===== SELECTED EXCERPT =====
Yes, he says, his brother ate frogs. Red ones.

Red ones?

As a cure for bed-wetting.

I admit I was not entirely convinced. Maybe it's the threat of having to eat red frogs, rather than the frog-consumption itself, which cures bedwetting. But it gets better. It turns out that red frog consumption is efficacious not only against bed-wetting, but also against something called かん (癇) (kan)8. And kan encompasses a very broad range of disorders: irritability, touchiness, and (this is the best one): nervousness.9

Let them eat frogs. Nervous kids? No problem. Simply catch your frog, remove its bowels and fry.10 Your students can be force-fed red frogs either as a batsu game or as a wholesome culturally-traditional warm-up activity. And if we can get them actually developing a taste for their native froggery we might be able to halt the importation of foreign bull frogs and provide a much-needed boost to the economy. Say we sell each of our ten billion frogs for a hundred yen. That will make a total of one trillion yen, enough to pay off all the bad debts of the Ashikaga Bank11.

Look, more frogs.
=====
- _WORK INSTRUCTIONS_:
In the excerpt about red frogs, what condition was the brother eating red frogs to cure? The listing that follows is not needed for anything here.
===== RAW DATA =====
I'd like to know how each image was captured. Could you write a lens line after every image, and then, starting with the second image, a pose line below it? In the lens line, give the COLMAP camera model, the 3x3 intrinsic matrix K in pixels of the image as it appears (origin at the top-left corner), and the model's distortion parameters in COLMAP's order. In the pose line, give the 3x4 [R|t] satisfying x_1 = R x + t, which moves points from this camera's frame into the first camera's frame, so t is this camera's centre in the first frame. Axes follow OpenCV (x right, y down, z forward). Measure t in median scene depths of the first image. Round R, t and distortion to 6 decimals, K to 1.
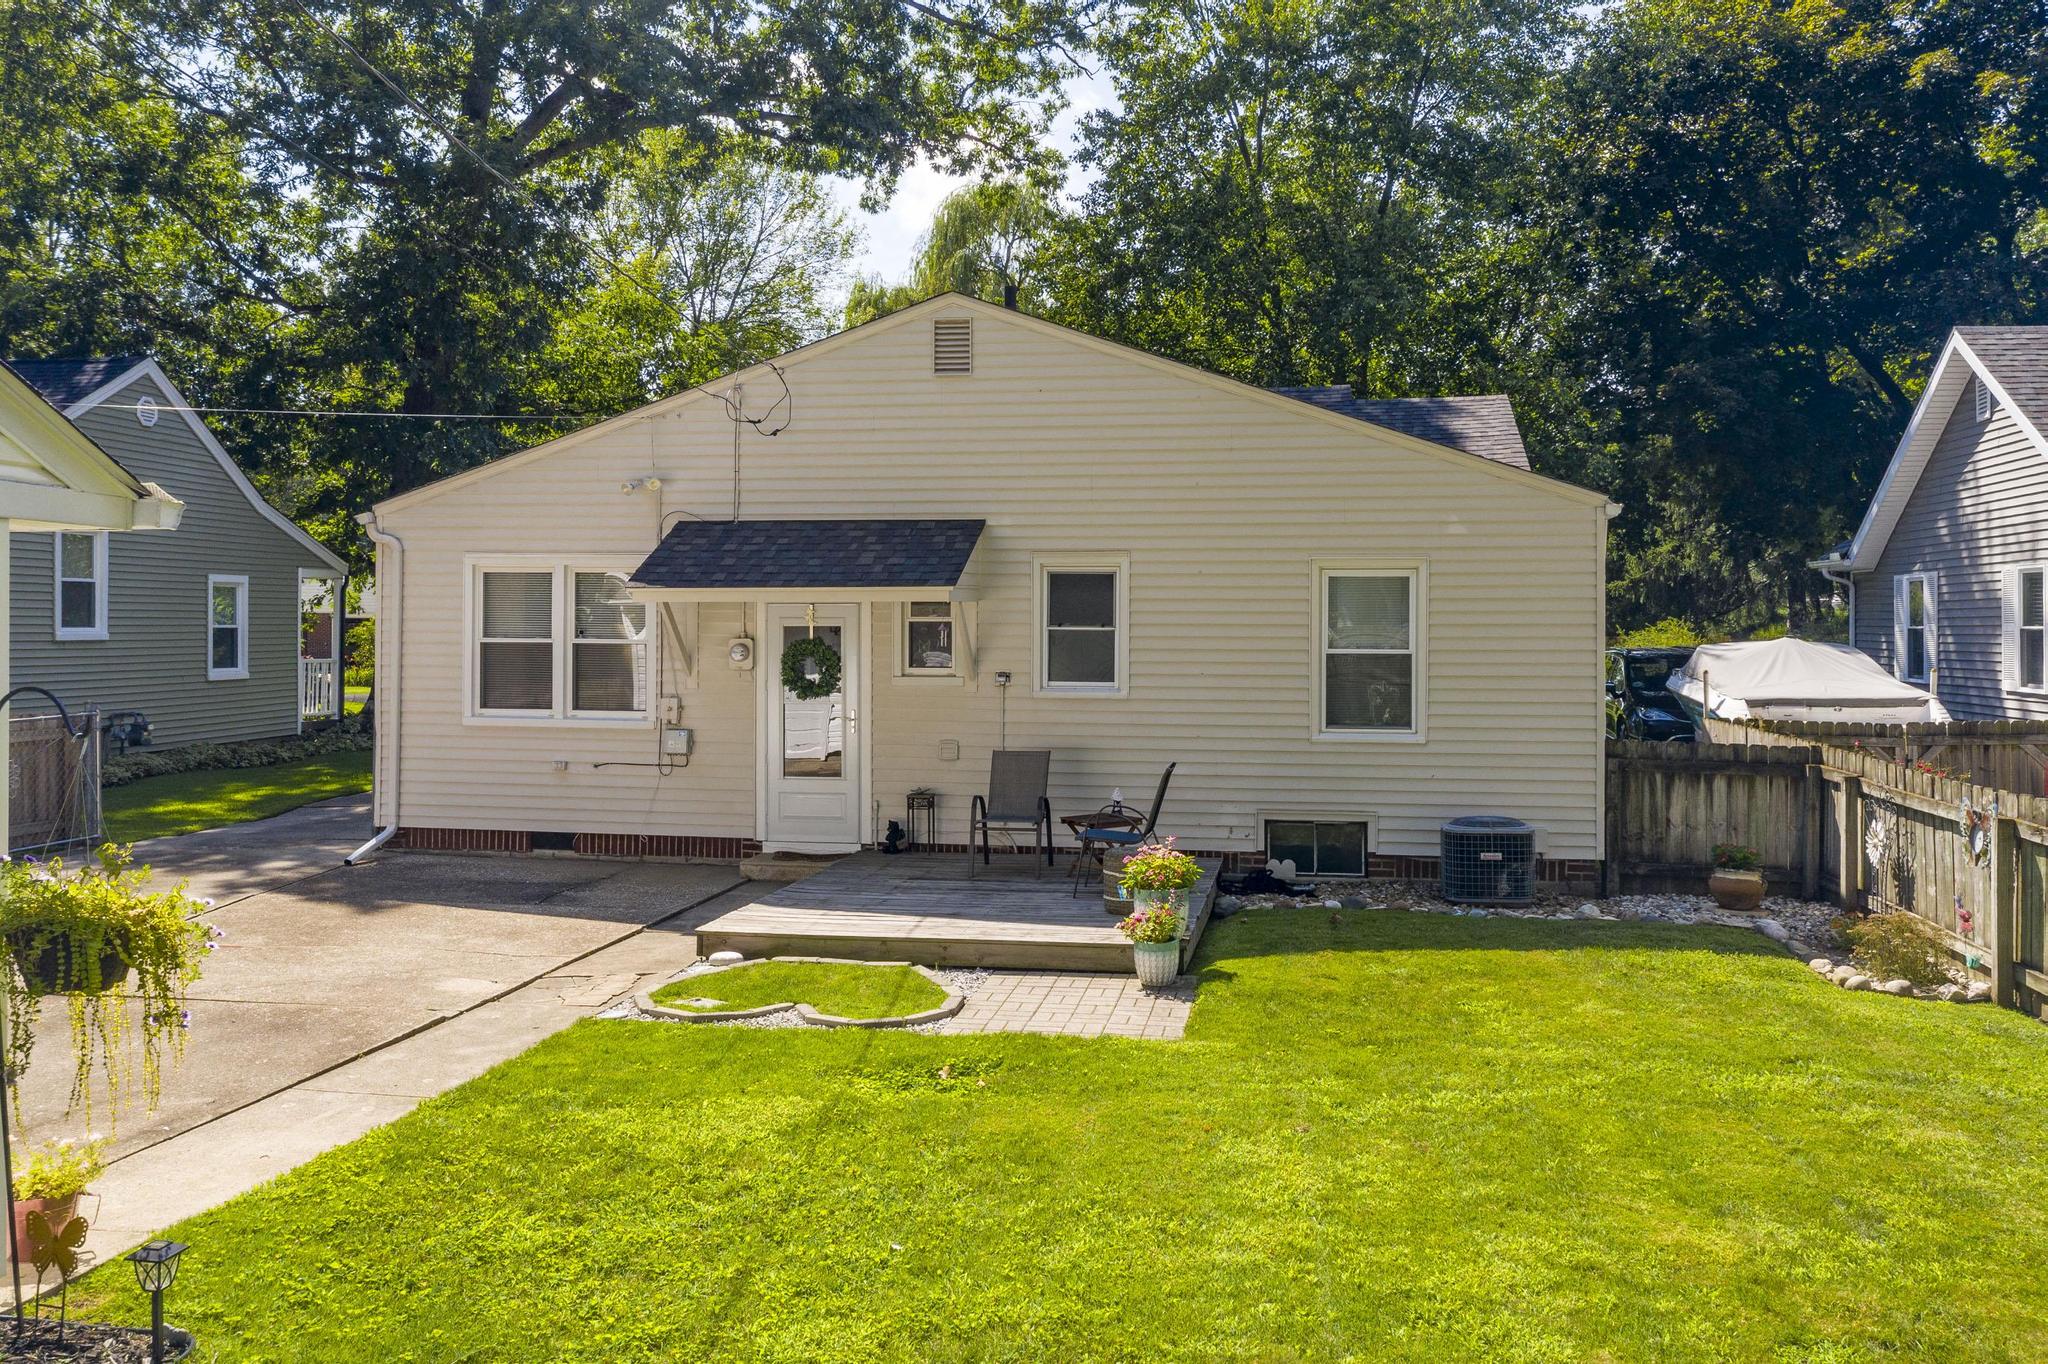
=====
- _ANSWER SECTION_:
Bed-wetting.